Siding with the conservative views of then-Mayor Rudolph W. Giuliani, LoBaido said he supported artistic expression, but not when public funds are used to advocate what he said was anti-Catholic sentiment.
LoBaido has also painted billboards depicting the bloody head of Iraqi leader Saddam Hussein, and Oklahoma City bomber Timothy McVeigh with sticks of dynamite in his ears and mouth.
If I were the artist, I would've shouted "Communist b!stard!!" back at 'em....

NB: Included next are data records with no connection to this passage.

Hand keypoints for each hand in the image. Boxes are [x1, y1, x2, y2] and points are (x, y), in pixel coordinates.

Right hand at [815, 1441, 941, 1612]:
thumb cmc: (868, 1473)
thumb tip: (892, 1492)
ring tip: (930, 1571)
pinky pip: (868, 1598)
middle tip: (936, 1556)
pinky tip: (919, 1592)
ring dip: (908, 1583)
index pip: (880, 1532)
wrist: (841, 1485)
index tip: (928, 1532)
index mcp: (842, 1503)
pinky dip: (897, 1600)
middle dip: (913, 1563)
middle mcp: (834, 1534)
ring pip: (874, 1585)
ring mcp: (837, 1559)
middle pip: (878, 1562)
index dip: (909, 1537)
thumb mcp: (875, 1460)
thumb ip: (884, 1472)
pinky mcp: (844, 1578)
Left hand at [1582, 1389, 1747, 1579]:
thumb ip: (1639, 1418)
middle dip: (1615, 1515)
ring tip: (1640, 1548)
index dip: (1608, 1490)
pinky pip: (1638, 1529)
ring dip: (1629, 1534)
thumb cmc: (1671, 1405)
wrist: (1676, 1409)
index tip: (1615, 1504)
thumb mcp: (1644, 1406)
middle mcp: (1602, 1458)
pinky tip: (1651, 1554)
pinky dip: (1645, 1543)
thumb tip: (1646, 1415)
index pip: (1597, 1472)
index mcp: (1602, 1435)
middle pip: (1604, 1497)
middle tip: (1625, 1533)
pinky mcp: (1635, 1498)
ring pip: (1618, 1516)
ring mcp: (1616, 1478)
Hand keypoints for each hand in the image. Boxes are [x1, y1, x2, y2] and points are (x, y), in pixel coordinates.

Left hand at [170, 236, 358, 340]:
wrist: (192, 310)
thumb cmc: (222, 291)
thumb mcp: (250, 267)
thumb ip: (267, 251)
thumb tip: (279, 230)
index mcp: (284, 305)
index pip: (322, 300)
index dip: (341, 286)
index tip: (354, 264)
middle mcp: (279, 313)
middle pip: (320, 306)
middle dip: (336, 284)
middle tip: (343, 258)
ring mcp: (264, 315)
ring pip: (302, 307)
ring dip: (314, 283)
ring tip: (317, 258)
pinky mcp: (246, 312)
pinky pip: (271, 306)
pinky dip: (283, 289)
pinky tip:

I still say "socialists" is a more apt word to describe these people. Not that this Mr. Poynter would ever figure that out...
Thread from yesterday:
He was also an anti-Gore protestor:
Nation awaits landmark ruling on Bush v. Gore ... About 100 demonstrators gathered outside the nation's high court in Washington, carrying signs and often arguing among themselves. Even the Man of Steel didn't think the wait was so super; Scott LoBaido of New York, dressed as Superman, lugged a two-sided sign proclaiming this was The End and it was time to say Good Night, Al. The Party Is Over.
http://abcnews.go.com/sections/living/DailyNews/smokerrally010323.html>Fighting for Their Smoking Rights Rally in New York to Protest Proposed Ban
What law did this guy break?
They generally charge you with disorderly conduct youre harshing a cops donut mellow in some way.
Itll get thrown out of court.
Hey, just so long as it's a real law, I'm satisfied.
It'll get thrown out of court.
...and that makes it even better.
LoBaido sounds like someone I'd like to hang out with. I wonder if this is a sign that few arty types are beginning to wake up... nah... that's probably too much to hope.